Sunday, October 15, 2017

Fiona, JKPP

Fiona, Ebony Pencil and White Colored Pencil
for Julia Kay's Portrait Party

This is my most recent sketch for the online group, Julia Kay's Portrait Party.  The group started on Flickr, but more recently has an offshoot on Facebook.  I've tried all sorts of styles using the photos pf Portrait Party members worldwide - blind contour drawings, watercolors, realistic and very stylized paintings, monoprints, all sorts of things.  Over the past year or so I have labored over detailed colored pencil drawings, many with added background textures, drawings that took days.  

This time time I decided that what I got done in two hours was it.  No long drawn out laboring for me this time.  So here is Fiona, with just some simple cross-hatching and white highlights.  

And I like her fine.

Sunday, October 1, 2017

Sauntering at Carver Roehl


John Muir didn't like the word "hike," and instead preferred the word "saunter."  I suppose sauntering sounds more pleasant than hiking, less like exercise and more like an easy appreciation of nature.  My husband and I sauntered through a local county park this afternoon, and while the colors so far are not brilliant, there is a real feeling of autumn in the air, as there should be on the first day of October.  I took several photos, but I think this one captures the feeling of the place best.  The landscape at Carver Roehl park is varied, some flat, some hilly, and there is a little creek that has carved out limestone outcroppings that are scattered with ferns. 

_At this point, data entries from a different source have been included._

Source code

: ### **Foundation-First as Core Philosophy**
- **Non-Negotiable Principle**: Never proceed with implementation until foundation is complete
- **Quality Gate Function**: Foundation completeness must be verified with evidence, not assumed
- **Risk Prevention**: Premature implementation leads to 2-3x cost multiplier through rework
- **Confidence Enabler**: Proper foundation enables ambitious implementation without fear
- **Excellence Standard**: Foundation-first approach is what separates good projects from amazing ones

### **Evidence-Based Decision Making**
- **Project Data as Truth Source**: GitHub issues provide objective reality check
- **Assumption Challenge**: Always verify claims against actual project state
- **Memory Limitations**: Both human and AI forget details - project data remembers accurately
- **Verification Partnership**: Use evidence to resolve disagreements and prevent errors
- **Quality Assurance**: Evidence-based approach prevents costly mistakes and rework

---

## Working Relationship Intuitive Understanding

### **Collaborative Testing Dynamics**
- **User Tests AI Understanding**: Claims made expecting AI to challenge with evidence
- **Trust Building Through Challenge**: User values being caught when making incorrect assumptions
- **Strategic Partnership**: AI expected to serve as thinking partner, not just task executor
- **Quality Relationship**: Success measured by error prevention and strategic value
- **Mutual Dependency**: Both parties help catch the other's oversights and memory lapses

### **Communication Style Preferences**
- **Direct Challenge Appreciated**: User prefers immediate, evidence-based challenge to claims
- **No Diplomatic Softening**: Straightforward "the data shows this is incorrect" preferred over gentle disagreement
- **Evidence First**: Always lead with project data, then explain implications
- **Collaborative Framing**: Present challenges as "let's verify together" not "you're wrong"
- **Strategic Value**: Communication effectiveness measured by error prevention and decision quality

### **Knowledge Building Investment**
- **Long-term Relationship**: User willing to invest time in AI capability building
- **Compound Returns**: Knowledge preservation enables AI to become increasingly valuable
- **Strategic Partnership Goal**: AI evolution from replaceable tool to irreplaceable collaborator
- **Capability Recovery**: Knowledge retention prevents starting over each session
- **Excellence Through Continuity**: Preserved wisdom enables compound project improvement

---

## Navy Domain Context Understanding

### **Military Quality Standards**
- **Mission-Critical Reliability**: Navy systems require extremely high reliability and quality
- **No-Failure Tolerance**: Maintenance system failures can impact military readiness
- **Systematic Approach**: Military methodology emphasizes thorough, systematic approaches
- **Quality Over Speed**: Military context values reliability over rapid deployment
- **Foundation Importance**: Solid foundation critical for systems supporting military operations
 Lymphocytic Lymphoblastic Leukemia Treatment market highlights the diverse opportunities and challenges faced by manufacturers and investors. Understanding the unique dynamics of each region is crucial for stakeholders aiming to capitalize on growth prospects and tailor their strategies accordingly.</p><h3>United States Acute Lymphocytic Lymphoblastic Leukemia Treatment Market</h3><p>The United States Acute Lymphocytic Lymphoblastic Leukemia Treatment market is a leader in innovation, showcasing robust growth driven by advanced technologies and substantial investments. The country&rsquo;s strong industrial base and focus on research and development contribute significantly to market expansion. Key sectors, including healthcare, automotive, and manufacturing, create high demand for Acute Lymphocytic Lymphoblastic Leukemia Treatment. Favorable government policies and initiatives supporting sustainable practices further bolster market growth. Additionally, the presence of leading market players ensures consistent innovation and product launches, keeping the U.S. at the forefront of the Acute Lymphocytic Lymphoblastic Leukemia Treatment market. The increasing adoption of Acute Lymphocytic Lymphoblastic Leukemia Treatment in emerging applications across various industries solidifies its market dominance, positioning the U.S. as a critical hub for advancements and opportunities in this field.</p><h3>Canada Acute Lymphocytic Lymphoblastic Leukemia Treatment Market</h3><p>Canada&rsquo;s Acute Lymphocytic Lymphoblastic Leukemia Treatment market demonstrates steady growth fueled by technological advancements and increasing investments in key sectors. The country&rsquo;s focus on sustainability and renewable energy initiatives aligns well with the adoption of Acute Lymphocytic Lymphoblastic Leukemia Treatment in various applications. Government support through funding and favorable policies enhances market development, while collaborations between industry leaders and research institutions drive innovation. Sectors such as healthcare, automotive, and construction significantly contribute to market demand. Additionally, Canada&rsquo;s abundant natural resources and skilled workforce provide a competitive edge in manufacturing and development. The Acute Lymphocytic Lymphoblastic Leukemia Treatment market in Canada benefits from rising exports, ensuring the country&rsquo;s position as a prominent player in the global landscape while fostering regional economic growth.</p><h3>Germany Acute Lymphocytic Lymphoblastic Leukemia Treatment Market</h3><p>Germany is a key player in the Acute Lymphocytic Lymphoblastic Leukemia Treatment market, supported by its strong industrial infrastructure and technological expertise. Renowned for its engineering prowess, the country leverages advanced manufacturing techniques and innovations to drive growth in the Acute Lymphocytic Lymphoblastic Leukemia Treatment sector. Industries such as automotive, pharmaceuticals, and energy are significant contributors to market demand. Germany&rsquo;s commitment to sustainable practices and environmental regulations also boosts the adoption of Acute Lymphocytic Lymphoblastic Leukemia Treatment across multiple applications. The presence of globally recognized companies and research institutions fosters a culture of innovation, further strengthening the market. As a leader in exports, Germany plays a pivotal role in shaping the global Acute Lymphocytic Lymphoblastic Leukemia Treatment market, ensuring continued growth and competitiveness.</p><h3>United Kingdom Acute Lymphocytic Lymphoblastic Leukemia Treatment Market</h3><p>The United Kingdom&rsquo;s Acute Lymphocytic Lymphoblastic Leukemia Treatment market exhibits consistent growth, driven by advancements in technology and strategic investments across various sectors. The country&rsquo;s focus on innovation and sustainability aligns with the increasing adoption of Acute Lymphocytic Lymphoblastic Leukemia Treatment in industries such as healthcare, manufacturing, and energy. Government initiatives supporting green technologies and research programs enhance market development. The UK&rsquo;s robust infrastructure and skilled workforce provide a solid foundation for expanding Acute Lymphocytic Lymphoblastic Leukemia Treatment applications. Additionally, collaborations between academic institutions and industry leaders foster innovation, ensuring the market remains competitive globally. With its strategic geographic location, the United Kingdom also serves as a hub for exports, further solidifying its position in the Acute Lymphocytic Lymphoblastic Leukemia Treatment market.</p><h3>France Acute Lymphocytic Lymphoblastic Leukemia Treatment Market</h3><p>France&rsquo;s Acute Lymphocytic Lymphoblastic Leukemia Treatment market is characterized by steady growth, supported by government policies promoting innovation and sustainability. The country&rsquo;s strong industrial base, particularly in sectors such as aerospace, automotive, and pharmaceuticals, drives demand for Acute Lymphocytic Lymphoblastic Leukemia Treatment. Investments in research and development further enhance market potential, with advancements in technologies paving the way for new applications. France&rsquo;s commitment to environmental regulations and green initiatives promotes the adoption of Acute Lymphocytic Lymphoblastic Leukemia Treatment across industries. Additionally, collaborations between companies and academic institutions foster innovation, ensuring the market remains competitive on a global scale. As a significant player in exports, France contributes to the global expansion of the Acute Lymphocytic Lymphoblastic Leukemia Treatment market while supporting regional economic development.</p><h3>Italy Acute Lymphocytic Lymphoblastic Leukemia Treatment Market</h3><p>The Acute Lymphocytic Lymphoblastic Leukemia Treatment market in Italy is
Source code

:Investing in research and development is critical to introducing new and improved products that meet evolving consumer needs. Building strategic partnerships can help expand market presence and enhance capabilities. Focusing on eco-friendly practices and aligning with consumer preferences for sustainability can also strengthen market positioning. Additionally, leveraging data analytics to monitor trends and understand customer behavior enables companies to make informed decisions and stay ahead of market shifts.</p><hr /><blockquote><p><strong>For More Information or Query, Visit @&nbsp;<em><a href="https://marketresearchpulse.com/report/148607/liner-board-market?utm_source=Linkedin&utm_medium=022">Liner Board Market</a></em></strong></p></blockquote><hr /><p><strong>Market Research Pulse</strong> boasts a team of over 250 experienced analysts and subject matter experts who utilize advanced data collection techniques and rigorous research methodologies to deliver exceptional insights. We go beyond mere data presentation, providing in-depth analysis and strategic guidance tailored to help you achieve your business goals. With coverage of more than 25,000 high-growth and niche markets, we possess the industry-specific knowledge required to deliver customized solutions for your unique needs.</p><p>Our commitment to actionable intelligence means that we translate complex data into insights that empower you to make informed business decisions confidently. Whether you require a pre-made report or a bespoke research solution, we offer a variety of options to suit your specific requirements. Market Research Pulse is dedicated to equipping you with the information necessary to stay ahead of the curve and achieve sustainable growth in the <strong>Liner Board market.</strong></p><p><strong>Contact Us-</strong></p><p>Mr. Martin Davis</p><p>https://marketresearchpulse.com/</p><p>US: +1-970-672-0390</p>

We didn't realize it, but a local friends group was sponsoring a fall gala, with speakers, picnicking, a petting zoo, and horse-drawn hayrides.  It was charming sauntering the trails, and hearing the sound of the horses' hooves on the road.

Sometimes the only cure for brain fog is a walk in the woods.  I'm glad we went.

October
by Robert Frost

O hushed October morning mild,
Thy leaves have ripened to the fall;
Tomorrow's wind, if it be wild,
Should waste them all.
The crows above the forest call;
Tomorrow they may form and go.
O hushed October morning mild,
Begin the hours of this day slow.
Make the day seem to us less brief.
Hearts not averse to being begiled.
Beguile us in the way you know.
Release one leaf at break of day;
At noon release another leaf;
One from our trees, one far away.
Retard the sun with gentle mist;
Enchant the land with amethyst.
Slow, slow!
For the grapes' sake, if they were all.
Whose leaves already are burnt with frost,
Whose clustered fruit must else be lost ---
For the grapes' sake along the wall.